_Task details_
Pick out and copy each line in the records below that contains the word "instrument". Letter case counts.

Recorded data
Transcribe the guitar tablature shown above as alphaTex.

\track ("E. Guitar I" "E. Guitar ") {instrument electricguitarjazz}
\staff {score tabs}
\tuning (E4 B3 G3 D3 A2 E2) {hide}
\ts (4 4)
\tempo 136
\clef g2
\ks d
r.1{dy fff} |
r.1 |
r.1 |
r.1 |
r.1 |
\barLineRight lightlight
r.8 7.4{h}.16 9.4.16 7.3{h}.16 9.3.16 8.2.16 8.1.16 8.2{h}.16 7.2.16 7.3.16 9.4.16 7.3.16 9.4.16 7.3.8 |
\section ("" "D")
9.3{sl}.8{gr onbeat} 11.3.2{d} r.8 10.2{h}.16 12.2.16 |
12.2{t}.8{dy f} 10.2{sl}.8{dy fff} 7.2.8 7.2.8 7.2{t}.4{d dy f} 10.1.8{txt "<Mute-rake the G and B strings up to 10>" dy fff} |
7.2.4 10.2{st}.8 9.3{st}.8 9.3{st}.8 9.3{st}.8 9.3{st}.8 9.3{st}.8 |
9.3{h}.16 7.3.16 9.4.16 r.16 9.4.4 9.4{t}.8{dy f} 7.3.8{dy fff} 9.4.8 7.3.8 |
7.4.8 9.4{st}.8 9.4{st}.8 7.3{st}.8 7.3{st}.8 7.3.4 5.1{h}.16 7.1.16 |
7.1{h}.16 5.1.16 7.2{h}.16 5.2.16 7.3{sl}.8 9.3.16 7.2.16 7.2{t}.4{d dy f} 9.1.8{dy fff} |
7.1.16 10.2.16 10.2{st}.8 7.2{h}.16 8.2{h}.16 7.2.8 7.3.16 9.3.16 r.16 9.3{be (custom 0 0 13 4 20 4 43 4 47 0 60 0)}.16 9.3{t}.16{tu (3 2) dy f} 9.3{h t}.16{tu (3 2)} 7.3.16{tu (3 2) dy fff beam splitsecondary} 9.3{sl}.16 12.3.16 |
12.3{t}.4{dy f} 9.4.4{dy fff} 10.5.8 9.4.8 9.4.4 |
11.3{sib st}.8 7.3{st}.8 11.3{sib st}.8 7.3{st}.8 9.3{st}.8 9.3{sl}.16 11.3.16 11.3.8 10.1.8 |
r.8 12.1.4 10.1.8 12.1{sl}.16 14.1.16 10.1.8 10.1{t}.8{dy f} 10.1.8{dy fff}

_Result_
\track ("E. Guitar I" "E. Guitar ") {instrument electricguitarjazz}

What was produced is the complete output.